43. Hukuk Genel Kurulunda yapılan görüşmeler sırasında; eldeki davanın kambiyo hukuku ilkeleri çerçevesinde çözüme kavuşturulması gerektiği, bahsi geçen diğer davada verilen hükmün hatalı olduğu, bu çekin de aynı çek tevdi bordrosu ile davalı bankaya verilmiş olmasının davaya konu çeklerin rehin cirosu ile devralındığı sonucunu doğurmayacağı, zira çek tevdi bordrosunun açıklama kısmında “…Bankanızca aşağıda belirtilen kredi lehtarına açılmış ve açılacak krediler ile her ne sebeple olursa olsun doğmuş doğacak borçlarına mahsup edilmek üzere Bankanıza temlik ve teslim ediyorum/ediyoruz…” şeklinde belirtildiği, bu sebeple çekin rehin cirosu ile davalı bankaya devrolunduğunun düşünülemeyeceği, rehin cirosu iddiasında bulunulması şahsi def’i niteliğinde olduğundan davalı hamile karşı ileri sürülemeyeceği gerekçesiyle direnme kararının bozulması gerektiği görüşü ileri sürülmüş ise de, bu görüş yukarıda açıklanan gerekçelerle Kurul çoğunluğu tarafından benimsenmemiştir.

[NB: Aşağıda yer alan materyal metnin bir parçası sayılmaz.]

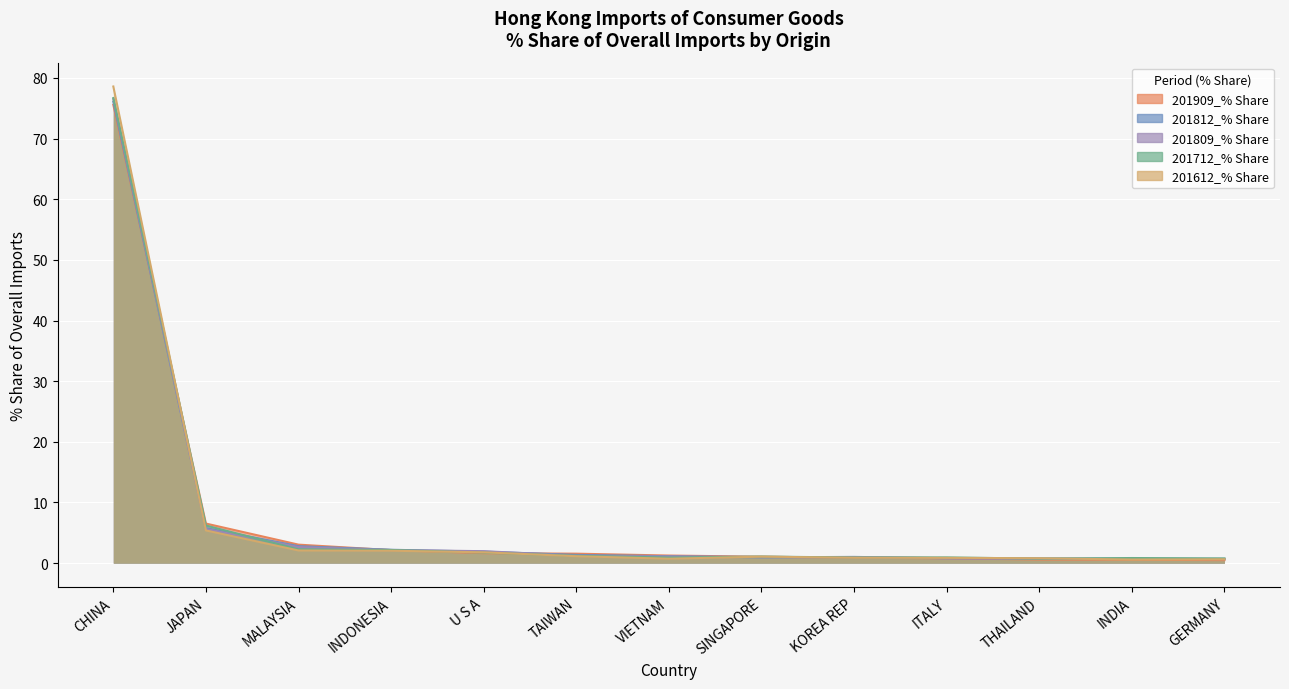

Is it true that 201812_% Share equals 5.8 at JAPAN?

True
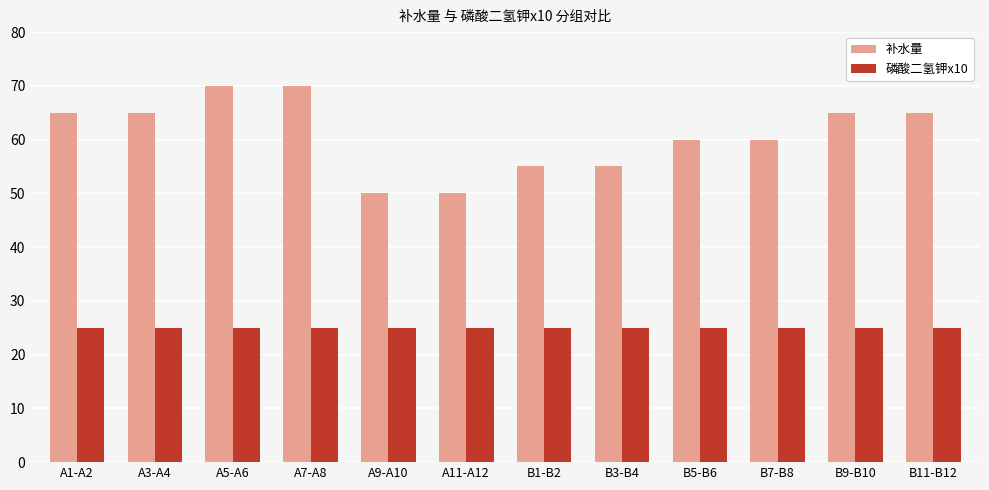

The 磷酸二氢钾x10 series shows 25 at A11-A12. True or false?

True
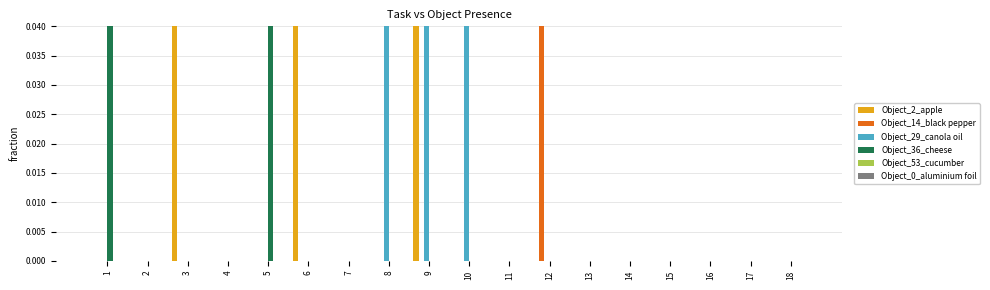

What is the maximum value shown in the chart?

1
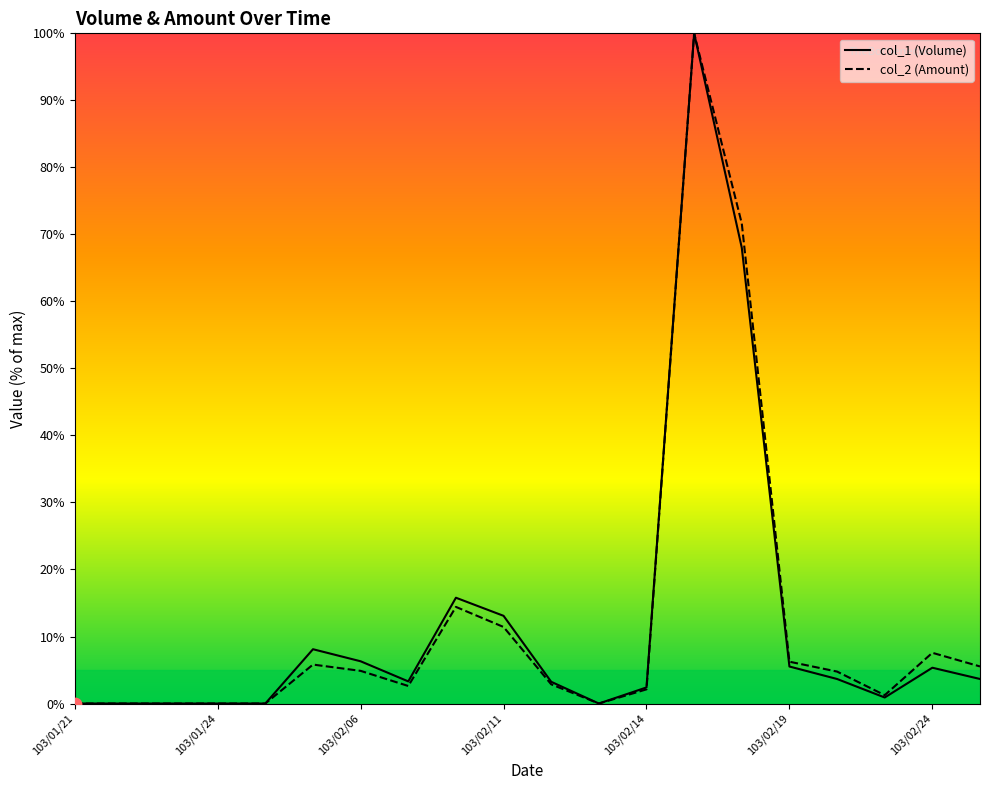

What is the highest value of the col_2 (Amount) series?

100.0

44. Hâl böyle olunca; mahkemece yukarıda açıklanan hususlara değinilerek verilen direnme kararı usul ve yasaya uygun olup, yerindedir.

45. Ne var ki, Özel Dairece davacılar vekilinin kötü niyet tazminatına ilişkin temyiz itirazının incelenmesi için dosyanın Özel Daireye gönderilmesi gerekir.

IV. SONUÇ:

Açıklanan nedenlerle;

Davalı vekilinin temyiz itirazlarının reddi ile direnme uygun olduğundan, davacılar vekilinin kötü niyet tazminatına ilişkin itirazının incelenmesi için dosyanın YARGITAY 11. HUKUK DAİRESİNE GÖNDERİLMESİNE,

Ancak karar düzeltme yolunun açık olması nedeniyle öncelikle mahkemesince Yargıtay Hukuk Genel Kurulu kararının taraflara tebliği ile taraflarca karar düzeltme yoluna başvurulması hâlinde dosyanın Yargıtay Hukuk Genel Kuruluna, başvurulmaması hâlinde ise mahkemesince doğrudan Yargıtay 11. Hukuk Dairesine gönderilmesine,

Aşağıda dökümü yazılı (7.512,54TL) harcın davalıdan alınmasına,

6217 sayılı Kanun’un 30. maddesi ile 6100 sayılı Hukuk Muhakemeleri Kanunu’nun geçici 3. maddesi gereğince uygulanmakta olan 1086 sayılı Hukuk Usulü Muhakemeleri Kanunu’nun 440. maddesi uyarınca kararın tebliğinden itibaren on beş gün içerisinde karar düzeltme açık olmak üzere, 09.12.2021 tarihinde yapılan ikinci görüşmede ve oy çokluğu ile karar verildi.